------ Quoted passage

“Why Plan B Often Works Out Badly.” Interesting explanation of Risk Management, from MSNBC commentator, March 18, 2011. Two quotes follow:
Engineers used to talk about guarding against the “single point of failure” when designing critical systems like aircraft control systems or nuclear power plants. But rarely does one mistake or event cause a catastrophe. As we’ve seen in Japan, disaster is usually a function of multiple mistakes and a string of bad luck, often called an “event cascade” or “propagating failures.”
Defending against and preparing for such event cascades is a problem that vexes all kinds of systems designers, from airplane engineers to anti-terrorism planners. There’s a simple reason, according to Peter Neumann, principal scientist at the Computer Science Lab at SRI International, a not-for-profit research institute. Emergency drills and stress tests aside, Neumann said, there is no good way to simulate a real emergency and its unpredictable consequences. Making matters worse is the ever-increasing interconnectedness of systems, which leads to cascading failures, and the fact that preventative maintenance is a dying art.
Thanks to Anne Strauss for calling it to my attention.
____________________________
Of general interst, the posting today (March 20) by blogger Phil Palin on the Japan Disasters.
Recovery Diva 
What a singularly misinformed commentary from Neumann. We are not talking about completeness or computability here. This is a matter of water inundating the EMERGENCY generators, which have always been understood to be the SPOF for a meltdown at this type of plant–if all else fails, the generators must run.
This is a simply problem to solve, not a complicated one. No matter what other complications, connections, or incomprehensible jargon and job-securitizing babble comes from the PhDs, you put the generators up high if you want them to make it. Of course, a more robust plan would put some high, some low.
Complicated systems, even those with incompletely understood or implied connections, are best secured one subsystem at a time. Call it encapsulation, or graceful degradation, or fault tolerance (so to speak), but the one thing it is not is complicated.
On a connected note, in my opinion, scenario-based drills and so forth too often are substituted for unit testing. Both are necessary, but only one is visible and satisfying on an executive summary. That’s a more pernicious problem than connectedness.
Claire! An interesting article on longterm recovery in Japan in Today’s
NY times.

------------

In the post on risk management, what position does Peter Neumann hold? The records play no part in this.

------ Dataset records

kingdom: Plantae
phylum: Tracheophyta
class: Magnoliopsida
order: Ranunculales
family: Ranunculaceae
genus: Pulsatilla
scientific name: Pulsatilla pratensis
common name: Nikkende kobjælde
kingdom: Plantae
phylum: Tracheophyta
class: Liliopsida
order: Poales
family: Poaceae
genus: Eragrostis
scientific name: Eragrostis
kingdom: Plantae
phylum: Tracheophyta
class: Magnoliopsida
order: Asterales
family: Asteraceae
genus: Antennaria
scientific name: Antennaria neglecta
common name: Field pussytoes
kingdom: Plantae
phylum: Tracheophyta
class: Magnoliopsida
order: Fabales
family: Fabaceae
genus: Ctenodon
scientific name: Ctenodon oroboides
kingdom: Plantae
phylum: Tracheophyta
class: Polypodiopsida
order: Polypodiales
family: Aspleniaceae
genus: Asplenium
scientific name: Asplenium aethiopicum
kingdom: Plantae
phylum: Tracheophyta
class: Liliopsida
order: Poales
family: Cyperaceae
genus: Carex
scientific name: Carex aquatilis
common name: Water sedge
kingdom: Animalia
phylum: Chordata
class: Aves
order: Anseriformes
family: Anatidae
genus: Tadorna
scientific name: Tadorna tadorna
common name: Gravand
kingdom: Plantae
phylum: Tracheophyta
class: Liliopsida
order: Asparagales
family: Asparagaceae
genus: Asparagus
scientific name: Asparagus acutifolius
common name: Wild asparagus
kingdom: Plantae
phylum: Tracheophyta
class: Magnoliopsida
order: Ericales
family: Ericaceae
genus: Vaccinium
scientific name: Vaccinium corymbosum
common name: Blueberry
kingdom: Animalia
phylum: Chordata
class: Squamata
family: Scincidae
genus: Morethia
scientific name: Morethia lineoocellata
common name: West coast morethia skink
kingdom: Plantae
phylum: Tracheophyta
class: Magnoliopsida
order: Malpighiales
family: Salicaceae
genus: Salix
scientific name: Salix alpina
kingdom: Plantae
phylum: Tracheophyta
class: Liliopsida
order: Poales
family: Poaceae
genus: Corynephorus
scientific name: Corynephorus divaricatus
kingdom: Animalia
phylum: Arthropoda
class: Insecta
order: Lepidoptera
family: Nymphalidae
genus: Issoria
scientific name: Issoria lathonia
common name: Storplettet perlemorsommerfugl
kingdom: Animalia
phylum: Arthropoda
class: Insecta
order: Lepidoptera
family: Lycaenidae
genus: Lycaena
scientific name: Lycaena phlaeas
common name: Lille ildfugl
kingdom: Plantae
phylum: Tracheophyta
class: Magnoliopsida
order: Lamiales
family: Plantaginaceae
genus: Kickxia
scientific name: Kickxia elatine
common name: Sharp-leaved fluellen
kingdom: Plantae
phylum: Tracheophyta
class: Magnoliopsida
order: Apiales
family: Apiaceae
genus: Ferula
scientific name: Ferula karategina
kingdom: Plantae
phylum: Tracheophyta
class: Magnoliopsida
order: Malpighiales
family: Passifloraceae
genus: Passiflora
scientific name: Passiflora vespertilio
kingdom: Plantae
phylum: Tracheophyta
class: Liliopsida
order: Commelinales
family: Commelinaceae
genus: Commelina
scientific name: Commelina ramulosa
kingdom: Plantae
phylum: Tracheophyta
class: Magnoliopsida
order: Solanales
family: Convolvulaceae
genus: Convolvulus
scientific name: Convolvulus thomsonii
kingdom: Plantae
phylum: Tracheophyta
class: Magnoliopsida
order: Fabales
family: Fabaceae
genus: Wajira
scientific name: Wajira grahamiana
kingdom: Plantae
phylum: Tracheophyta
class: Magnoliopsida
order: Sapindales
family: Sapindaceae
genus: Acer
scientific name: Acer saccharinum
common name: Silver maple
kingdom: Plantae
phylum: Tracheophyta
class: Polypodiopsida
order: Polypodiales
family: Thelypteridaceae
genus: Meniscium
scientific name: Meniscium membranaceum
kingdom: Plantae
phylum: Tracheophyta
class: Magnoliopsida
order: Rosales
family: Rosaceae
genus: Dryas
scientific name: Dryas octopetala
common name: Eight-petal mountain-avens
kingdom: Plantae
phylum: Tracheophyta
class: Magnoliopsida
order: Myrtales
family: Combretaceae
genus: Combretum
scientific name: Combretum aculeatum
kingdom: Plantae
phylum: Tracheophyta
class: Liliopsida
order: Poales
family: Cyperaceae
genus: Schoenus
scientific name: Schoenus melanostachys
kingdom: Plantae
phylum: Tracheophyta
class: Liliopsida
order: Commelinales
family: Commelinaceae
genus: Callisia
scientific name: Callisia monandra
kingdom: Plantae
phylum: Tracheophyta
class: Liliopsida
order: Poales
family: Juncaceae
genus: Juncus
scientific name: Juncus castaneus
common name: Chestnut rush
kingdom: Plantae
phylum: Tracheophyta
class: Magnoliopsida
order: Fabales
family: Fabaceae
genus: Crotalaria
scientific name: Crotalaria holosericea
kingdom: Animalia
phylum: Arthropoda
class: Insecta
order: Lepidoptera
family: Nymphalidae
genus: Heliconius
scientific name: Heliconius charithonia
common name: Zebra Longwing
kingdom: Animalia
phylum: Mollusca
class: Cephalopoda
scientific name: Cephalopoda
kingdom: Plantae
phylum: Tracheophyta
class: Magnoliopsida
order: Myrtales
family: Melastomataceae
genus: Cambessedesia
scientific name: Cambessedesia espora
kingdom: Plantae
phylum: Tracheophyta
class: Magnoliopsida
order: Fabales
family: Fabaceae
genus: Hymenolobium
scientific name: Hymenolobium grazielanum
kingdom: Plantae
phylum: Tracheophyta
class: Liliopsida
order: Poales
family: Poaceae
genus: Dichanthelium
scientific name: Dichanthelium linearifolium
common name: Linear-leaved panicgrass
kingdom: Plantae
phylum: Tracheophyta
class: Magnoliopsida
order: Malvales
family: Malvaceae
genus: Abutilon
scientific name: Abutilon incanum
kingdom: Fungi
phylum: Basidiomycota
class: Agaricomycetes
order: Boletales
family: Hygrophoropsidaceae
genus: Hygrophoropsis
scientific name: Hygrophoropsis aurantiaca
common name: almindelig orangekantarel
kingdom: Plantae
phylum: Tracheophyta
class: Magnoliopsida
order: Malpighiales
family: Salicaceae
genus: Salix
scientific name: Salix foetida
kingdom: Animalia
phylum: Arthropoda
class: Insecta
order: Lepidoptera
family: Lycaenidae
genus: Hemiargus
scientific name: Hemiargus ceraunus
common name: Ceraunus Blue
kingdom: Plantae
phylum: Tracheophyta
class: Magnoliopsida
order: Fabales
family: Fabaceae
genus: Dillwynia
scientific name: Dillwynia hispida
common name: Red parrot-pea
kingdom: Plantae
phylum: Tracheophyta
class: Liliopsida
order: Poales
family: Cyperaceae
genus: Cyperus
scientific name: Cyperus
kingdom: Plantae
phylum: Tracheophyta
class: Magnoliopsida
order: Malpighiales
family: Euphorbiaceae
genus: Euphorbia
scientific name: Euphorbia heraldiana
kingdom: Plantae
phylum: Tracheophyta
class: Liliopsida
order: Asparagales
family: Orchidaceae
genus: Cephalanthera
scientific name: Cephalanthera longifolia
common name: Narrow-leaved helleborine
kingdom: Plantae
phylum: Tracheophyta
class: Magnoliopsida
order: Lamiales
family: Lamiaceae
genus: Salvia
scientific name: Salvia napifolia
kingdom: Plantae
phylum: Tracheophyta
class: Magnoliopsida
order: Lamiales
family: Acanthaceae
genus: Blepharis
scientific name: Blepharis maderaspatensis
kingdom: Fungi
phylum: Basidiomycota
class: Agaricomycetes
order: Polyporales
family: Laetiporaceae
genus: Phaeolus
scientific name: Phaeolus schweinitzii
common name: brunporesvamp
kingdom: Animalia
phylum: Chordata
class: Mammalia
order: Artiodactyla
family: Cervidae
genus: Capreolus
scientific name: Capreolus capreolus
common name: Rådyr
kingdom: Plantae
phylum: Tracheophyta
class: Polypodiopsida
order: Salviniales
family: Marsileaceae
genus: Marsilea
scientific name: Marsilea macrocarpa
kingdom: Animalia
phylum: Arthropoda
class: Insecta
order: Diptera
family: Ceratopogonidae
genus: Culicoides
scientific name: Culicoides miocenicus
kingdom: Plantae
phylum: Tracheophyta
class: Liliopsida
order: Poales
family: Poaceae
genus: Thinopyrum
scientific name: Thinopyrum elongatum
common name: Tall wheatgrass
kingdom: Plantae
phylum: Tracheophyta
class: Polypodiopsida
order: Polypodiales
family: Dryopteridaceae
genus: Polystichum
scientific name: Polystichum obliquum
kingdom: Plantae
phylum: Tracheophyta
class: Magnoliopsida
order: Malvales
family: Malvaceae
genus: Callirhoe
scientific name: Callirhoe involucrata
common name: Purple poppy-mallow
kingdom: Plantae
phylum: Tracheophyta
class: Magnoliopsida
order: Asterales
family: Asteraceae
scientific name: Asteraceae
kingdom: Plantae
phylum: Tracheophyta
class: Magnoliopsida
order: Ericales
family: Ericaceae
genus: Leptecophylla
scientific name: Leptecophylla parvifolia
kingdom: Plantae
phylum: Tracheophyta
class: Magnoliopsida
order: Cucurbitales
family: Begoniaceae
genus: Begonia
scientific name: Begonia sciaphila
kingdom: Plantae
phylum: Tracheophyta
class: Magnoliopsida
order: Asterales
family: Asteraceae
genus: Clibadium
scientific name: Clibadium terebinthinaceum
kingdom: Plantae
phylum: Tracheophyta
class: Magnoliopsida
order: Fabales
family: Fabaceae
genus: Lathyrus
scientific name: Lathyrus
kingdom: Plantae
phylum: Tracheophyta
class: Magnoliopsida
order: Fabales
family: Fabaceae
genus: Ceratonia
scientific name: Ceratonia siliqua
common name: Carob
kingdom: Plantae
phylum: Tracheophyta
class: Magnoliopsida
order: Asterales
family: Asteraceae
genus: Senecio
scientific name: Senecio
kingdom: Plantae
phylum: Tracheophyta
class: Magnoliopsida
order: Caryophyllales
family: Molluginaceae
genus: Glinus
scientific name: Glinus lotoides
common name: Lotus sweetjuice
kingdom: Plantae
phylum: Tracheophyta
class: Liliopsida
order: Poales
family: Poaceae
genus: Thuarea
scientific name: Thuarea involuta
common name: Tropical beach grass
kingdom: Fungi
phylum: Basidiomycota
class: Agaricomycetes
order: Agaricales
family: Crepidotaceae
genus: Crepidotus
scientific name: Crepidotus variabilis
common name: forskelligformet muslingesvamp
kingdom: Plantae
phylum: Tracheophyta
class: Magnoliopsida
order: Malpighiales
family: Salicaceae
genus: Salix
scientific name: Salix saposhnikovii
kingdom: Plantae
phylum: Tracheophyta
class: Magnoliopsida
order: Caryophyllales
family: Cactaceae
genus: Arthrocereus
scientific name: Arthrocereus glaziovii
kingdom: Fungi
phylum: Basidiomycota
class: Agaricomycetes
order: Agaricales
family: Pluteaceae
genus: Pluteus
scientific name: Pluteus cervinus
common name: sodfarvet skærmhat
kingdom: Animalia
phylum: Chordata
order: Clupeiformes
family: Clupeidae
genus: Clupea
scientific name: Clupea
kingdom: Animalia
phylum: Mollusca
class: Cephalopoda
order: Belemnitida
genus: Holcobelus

------------

§ Expected answer:
He is principal scientist at the Computer Science Lab at SRI International.